**WHAT YOU ARE ASKED TO DO**
Lines to return, exactly: from the line with "foresight. From" to the line with "We'll let you know when we have new" in the entries below, both included.

**SUPPLIED DATA**
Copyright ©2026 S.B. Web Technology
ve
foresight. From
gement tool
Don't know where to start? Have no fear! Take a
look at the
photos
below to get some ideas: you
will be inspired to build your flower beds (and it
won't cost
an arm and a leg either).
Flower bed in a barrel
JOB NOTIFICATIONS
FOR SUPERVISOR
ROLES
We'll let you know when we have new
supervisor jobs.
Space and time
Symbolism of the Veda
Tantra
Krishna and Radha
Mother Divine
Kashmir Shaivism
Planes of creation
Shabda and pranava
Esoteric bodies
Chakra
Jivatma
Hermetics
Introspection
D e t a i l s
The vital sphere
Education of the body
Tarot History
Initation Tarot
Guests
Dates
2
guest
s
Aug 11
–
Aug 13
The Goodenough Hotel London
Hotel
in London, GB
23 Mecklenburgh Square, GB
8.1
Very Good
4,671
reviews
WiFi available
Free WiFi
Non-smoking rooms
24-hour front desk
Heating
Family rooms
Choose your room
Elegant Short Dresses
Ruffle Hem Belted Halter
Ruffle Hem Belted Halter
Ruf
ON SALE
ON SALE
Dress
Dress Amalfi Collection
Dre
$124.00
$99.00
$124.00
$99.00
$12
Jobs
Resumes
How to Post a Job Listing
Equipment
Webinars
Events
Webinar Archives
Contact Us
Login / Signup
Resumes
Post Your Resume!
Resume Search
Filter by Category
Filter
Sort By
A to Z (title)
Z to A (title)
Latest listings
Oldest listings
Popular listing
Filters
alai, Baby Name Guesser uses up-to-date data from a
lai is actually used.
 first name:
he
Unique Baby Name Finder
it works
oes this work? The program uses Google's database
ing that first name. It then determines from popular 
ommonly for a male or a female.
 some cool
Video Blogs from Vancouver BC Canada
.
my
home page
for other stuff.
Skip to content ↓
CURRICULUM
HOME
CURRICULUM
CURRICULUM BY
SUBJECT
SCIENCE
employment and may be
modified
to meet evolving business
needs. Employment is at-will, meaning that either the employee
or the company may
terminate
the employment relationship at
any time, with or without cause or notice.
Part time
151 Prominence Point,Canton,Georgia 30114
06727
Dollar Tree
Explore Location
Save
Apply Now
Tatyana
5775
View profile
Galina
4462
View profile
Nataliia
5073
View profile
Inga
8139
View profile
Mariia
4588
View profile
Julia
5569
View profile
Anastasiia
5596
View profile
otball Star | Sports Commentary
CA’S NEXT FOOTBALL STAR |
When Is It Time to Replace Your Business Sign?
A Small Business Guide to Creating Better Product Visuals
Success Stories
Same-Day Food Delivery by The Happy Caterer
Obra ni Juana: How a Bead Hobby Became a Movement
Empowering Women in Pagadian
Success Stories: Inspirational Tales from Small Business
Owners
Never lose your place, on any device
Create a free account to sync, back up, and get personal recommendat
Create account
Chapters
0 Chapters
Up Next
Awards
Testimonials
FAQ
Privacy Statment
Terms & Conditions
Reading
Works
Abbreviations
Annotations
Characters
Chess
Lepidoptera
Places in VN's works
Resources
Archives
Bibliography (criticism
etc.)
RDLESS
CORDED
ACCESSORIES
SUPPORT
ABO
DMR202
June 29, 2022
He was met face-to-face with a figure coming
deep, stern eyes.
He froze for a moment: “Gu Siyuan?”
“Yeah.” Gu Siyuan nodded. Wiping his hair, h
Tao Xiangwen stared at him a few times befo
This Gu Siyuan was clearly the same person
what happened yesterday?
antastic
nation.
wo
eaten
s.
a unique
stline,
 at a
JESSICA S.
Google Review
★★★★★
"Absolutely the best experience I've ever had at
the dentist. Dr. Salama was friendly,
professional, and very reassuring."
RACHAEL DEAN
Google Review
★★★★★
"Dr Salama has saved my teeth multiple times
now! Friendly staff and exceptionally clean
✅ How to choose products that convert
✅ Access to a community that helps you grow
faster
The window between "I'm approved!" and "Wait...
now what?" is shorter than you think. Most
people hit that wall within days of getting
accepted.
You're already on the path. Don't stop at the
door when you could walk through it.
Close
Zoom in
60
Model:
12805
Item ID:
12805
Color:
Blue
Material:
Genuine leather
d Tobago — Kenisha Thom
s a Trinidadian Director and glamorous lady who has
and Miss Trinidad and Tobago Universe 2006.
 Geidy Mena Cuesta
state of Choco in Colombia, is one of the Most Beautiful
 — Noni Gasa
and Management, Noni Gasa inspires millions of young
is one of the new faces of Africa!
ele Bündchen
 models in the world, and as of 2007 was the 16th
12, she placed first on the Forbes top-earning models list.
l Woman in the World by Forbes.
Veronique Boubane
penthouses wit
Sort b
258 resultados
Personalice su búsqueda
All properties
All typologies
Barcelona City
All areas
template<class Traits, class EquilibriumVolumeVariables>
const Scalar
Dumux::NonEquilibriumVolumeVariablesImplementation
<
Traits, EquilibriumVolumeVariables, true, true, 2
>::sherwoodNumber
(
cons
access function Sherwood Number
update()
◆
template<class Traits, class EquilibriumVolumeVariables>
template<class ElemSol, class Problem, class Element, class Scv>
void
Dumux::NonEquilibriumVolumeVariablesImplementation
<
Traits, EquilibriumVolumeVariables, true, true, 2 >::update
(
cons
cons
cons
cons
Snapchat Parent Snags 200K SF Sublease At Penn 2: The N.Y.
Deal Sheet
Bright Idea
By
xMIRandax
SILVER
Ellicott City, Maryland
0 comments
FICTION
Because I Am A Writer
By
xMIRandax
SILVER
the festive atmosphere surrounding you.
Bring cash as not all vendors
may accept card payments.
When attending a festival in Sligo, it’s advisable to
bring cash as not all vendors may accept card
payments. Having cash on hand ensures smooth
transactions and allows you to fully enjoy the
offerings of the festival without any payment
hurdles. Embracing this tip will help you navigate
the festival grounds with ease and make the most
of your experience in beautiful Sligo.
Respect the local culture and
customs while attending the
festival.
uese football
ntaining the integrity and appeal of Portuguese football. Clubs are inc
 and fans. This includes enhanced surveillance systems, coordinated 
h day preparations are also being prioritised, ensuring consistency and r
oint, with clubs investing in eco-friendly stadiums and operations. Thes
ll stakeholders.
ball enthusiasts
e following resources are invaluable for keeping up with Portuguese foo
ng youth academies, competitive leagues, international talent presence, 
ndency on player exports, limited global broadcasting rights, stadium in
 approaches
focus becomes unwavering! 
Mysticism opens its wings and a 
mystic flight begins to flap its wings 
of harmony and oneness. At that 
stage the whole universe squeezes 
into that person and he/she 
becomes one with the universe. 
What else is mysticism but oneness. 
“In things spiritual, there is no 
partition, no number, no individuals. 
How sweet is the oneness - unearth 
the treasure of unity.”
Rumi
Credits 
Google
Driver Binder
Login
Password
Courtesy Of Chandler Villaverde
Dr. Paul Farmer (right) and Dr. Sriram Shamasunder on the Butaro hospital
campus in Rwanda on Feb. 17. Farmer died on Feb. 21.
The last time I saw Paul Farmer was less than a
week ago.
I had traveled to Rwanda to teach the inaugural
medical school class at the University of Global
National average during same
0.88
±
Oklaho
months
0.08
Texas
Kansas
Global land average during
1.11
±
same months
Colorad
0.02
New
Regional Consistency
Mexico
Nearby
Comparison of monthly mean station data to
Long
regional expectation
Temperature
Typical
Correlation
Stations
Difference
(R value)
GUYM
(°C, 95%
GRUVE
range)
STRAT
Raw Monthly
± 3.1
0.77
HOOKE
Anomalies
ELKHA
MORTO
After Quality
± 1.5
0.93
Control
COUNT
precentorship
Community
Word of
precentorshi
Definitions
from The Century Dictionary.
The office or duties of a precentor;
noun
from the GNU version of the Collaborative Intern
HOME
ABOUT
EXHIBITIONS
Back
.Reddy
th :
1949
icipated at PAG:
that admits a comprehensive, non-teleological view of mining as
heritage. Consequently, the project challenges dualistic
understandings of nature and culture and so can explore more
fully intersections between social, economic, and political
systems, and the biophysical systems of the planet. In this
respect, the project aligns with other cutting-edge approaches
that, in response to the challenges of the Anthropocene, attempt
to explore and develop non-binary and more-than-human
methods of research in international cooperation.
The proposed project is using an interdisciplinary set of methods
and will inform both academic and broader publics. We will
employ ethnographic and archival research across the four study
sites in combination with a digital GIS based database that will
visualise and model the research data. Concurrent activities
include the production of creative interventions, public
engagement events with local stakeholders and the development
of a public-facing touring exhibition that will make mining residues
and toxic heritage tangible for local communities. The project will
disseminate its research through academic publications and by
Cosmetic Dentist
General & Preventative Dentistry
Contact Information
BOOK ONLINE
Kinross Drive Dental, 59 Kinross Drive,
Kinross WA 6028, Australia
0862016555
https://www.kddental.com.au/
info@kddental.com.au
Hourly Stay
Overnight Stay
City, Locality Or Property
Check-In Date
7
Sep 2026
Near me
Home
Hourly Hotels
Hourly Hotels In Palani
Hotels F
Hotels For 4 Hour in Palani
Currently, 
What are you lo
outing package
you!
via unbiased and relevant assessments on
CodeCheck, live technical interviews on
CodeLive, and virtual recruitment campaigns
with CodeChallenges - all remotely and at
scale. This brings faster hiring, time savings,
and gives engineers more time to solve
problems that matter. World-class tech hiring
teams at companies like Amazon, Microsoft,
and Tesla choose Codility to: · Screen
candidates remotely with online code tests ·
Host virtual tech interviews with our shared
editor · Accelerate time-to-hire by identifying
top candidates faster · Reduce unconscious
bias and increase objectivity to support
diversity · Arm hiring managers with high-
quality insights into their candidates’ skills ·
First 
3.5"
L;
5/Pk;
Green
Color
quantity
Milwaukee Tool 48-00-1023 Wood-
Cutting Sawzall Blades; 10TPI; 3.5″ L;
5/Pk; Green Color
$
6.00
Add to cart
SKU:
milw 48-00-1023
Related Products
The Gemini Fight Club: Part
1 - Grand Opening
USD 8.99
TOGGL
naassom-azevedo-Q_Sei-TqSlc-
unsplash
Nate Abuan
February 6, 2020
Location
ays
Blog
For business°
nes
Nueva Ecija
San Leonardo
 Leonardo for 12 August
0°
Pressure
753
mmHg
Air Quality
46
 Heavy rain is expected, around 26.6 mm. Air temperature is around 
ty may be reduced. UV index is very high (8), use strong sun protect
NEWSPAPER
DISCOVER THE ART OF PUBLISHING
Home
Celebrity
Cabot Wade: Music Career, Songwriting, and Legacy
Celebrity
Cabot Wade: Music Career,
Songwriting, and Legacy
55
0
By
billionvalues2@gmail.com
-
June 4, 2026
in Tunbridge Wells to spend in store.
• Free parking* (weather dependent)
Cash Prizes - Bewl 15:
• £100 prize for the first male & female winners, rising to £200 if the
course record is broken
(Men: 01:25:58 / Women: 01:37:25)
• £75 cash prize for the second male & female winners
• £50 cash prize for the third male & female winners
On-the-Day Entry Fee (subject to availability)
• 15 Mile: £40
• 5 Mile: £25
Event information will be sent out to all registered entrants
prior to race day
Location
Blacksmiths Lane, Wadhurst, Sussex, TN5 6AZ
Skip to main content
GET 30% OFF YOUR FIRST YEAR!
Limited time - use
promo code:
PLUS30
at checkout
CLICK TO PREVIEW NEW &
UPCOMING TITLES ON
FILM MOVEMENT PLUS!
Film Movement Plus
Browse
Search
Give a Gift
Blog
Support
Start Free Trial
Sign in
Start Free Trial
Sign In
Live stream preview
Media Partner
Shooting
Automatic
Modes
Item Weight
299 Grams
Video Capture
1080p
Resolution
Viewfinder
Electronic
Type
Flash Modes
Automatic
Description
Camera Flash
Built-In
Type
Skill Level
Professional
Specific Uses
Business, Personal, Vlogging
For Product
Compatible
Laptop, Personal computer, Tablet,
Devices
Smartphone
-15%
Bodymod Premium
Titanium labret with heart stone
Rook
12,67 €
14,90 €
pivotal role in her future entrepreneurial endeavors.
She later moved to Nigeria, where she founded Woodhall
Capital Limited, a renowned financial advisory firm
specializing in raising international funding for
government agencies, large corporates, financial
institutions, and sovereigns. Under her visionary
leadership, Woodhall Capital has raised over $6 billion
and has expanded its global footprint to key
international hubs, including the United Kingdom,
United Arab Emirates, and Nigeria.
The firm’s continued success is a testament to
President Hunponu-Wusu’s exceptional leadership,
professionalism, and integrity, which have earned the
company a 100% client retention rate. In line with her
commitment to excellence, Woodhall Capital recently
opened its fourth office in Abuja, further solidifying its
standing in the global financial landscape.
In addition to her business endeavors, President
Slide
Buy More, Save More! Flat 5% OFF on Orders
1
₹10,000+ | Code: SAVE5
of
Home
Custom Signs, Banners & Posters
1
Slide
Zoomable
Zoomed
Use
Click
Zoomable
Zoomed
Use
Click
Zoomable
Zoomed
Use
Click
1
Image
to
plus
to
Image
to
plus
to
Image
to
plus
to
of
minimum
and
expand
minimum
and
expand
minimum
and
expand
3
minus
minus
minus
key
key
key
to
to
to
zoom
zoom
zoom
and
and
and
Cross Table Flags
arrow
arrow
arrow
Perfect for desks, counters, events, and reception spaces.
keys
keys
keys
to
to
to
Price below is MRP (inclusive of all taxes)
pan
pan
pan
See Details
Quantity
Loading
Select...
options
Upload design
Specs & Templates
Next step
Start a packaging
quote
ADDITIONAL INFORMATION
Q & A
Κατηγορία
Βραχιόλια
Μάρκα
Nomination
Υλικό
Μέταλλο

**ANSWER TO THIS TASK**
foresight. From
gement tool
Don't know where to start? Have no fear! Take a
look at the
photos
below to get some ideas: you
will be inspired to build your flower beds (and it
won't cost
an arm and a leg either).
Flower bed in a barrel
JOB NOTIFICATIONS
FOR SUPERVISOR
ROLES
We'll let you know when we have new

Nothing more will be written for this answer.